“Talvez para quem esteja fora da favela seja difícil entender um pouco da seriedade, da gravidade de como as coisas estão acontecendo. Mas, a quantidade de pessoas, fora pessoas feridas, dentro das suas casas, casas destruídas, casas alvejadas, todo tipo de situação, a gente está falando da quantidade de crianças que estão tendo ataques de nervo, tremedeira, sabe?”, disse.
Ele contou estar recebendo muitas mensagens e ligações de moradores. “O nível de pedido de socorro eu ainda não consegui absorver. Da vasta quantidade de casos diferentes, que vai desde “meu vizinho tomou um tiro dentro de casa” até “a minha criança está tendo um ataque epilético, e eu não sei o que fazer porque o tiroteio é aqui, na porta””, relatou.
Morador do Complexo do Alemão há 36 anos, Santiago é conhecido pelo coletivo Papo Reto e já compartilhou sobre a vivência nas favelas cariocas em um painel da Organização das Nações Unidas (ONU) em Nova Iorque. Em suas redes sociais, relatou nunca ter visto nada semelhante: “A gente está tentando entender isso tudo. E, também, sobreviver, porque somos moradores.”
Na operação desta terça, cerca de 2,5 mil policiais civis e militares participaram da ofensiva. No Alemão e na Penha, pelo menos 87 escolas tiveram as atividades afetadas – 48 nem chegaram a abrir. O total de alunos impactados foi de 29 mil. O Comando Vermelho reagiu e lançou bombas por meio de drones, o que transformou a região em um cenário de guerra, com reflexos em importantes vias da cidade, como a Avenida Brasil e a Linha Amarela.
Além de atingir o CV e o narcotráfico, a operação também visou a apreensão de armamento usado pela facção criminosa e, até a última atualização anunciada pelo governador Cláudio Castro (PL), 93 fuzis haviam sido apreendidos pelas forças policiais.
Enquanto relatava a situação no Complexo do Alemão, o líder comunitário Raull Santiago contou ouvir diversas trocas de tiros e ver caveirões pela rua. “Quem está na ponta está vendo os 60 corpos, as crianças estão vendo os 60 corpos”, disse. “Fora a quantidade de pessoas baleadas, fora a quantidade de áreas destruídas, fora saber que você não está tendo aula, que não conseguiu trabalhar, que não conseguiu dar um passo digno de direito por conta de todo esse processo que está rolando”, completou.
Mais de 110 mil pessoas moram nas regiões dos complexos do Alemão e da Penha, alvos da megaoperação policial contra o Comando Vermelho (CV) na zona norte do Rio nesta terça-feira, 28, que deixou 64 mortos, sendo quatro policiais.
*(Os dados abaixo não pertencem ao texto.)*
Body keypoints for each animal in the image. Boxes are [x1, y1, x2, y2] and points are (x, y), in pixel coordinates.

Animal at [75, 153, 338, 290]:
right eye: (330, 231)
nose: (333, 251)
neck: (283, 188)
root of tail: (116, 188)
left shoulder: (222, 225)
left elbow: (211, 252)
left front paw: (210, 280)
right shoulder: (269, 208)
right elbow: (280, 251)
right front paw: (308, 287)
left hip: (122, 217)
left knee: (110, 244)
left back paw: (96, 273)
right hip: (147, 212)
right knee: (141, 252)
Foi a ação mais letal da história do Estado.
De acordo com dados da Prefeitura, com base no Instituto Brasileiro de Geografia e Estatística (IBGE), 54 mil pessoas vivem no conjunto de favelas que formam o Complexo do Alemão. Já na Penha, são 58.516 moradores (esse número é referente a todo o bairro, e não apenas ao complexo de favelas).
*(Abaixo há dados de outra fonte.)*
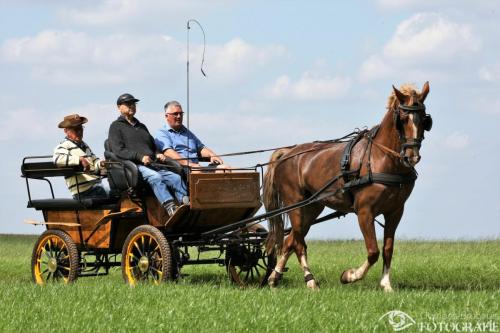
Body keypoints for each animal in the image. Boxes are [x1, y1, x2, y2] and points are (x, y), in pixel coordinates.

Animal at [264, 81, 432, 290]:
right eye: (401, 118)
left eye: (424, 119)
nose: (412, 156)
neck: (380, 158)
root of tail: (288, 152)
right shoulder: (365, 211)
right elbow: (373, 251)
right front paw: (349, 275)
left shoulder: (395, 211)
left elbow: (387, 249)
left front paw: (386, 284)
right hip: (295, 204)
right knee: (298, 243)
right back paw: (310, 281)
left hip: (312, 208)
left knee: (290, 240)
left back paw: (274, 277)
A geografia acidentada do Complexo do Alemão facilitou a concentração de criminosos do Comando Vermelho no local e, ao longo das últimas décadas, a polícia já fez várias incursões na área. Em 2002, por exemplo, a morte do jornalista Tim Lopes levou à prisão e à caça do traficante Elias Maluco. Em 2007, o Alemão recebeu uma operação policial que mobilizou 1.350 agentes e deixou 19 mortos.
Três anos depois, 2,6 mil agentes, entre policiais militares, civis, federais e homens das Forças Armadas, participaram da invasão ao Alemão após uma onda de violência no Rio em uma reação às Unidades de Polícia Pacificadora (UPPs).
Vias interditadas
A ação desta terça-feira repetiu cenas de guerras e expôs o poder crescente do crime organizado no País e as dificuldades do poder público de reprimir o narcotráfico, com efeitos violentos para os moradores das comunidades pobres.
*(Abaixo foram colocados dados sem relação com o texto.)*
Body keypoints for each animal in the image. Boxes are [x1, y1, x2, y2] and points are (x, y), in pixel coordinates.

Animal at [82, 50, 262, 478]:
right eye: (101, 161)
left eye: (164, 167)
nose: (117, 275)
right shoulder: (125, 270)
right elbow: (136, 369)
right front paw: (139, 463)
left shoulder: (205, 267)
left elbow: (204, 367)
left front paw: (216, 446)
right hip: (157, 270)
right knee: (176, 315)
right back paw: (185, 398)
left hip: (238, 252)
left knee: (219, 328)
A Prefeitura do Rio anunciou que a cidade entrou em Estágio 2, devido a ocorrências policiais que interditam de forma intermitente ruas da zona norte, oeste e sudoeste da capital fluminense.
Esse estágio de risco é acionado, dentro dos estágios operacionais da cidade, quando há ocorrências “de alto impacto” por conta “de um evento previsto ou a partir da análise de dados provenientes de especialistas”; são ocorrências descritas com “elevado potencial de agravamento”.